### cuML

cuML is a suite of libraries that implement machine learning algorithms and mathematical primitives functions that share compatible APIs with other RAPIDS projects.

cuML enables data scientists, researchers, and software engineers to run traditional tabular ML tasks on GPUs without going into the details of CUDA programming. In most cases, cuML's Python API matches the API from scikit-learn.

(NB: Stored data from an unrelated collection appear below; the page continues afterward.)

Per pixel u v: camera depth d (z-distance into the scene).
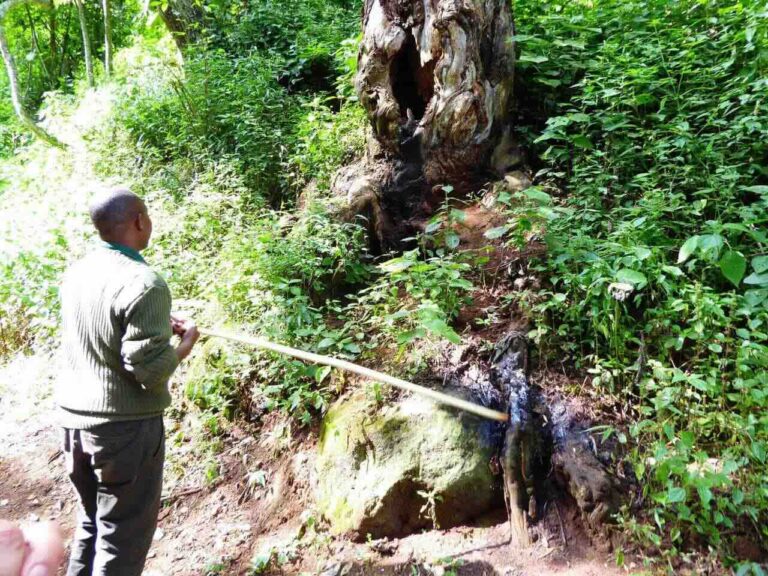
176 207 5.23
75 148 7.02
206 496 3.36
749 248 3.20
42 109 8.86
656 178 3.67
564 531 2.64
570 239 3.36
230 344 3.60
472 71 4.27
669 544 2.46
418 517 2.85
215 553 3.01
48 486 3.75
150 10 8.62
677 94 4.17
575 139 4.07
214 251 4.64
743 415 2.58
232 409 3.65
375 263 4.24
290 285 3.89
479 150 4.44
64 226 5.32
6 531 0.96
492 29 4.41
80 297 2.29
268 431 3.47
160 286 2.24
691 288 2.80
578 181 4.04
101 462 2.27
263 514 3.17
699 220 3.46
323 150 5.12
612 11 5.22
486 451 2.82
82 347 2.29
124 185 5.68
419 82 4.52
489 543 2.69
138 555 2.39
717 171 3.43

For large datasets, these GPU-based implementations can complete 10-50x faster than their CPU equivalents. For details on performance, see the cuML Benchmarks Notebook.
    
[GitHub](https://github.com/rapidsai/cuml) | [Welcome Notebook](../welcome.ipynb#cuML---RAPIDS-Machine-Learning-Library)

In [1]:
from blazingsql import BlazingContext

# connect to BlazingSQL w/ BlazingContext API
bc = BlazingContext(pool=False)

BlazingContext ready


In [9]:
import os

# BlazingContext requires full data path
data_path = f'{os.getcwd().split("/intro_notebooks")[0]}/data/sample_taxi.csv'

# what's the data's path?
print(f"data_path == '{data_path}'\n")

# create a BlazingSQL table from any file w/ .create_table(table_name, file_path)
bc.create_table('taxi', data_path, header=0)

data_path == '/jupyterhub-homes/winston@blazingdb.com/blazingsql_notebooks/data/sample_taxi.csv'



<pyblazing.apiv2.context.BlazingTable at 0x7fe5000e9ed0>

In [None]:
taxi_columns = [col for col in bc.sql('select * from taxi').columns if col not in ['fare_amount', 'total_amount']]

taxi_columns

In [None]:
from cuml.preprocessing.model_selection import train_test_split

# split data into training & testing sets (70:30)
X_train, X_test, y_train, y_test = train_test_split(bc.sql('SELECT ', y, train_size = 0.7))

In [None]:
# convert cuDF DataFrame to pandas to identify feature correlation 
corr = bc.sql('select * from taxi').to_pandas().corr()

# visualize correlations
corr.style.background_gradient(cmap='coolwarm')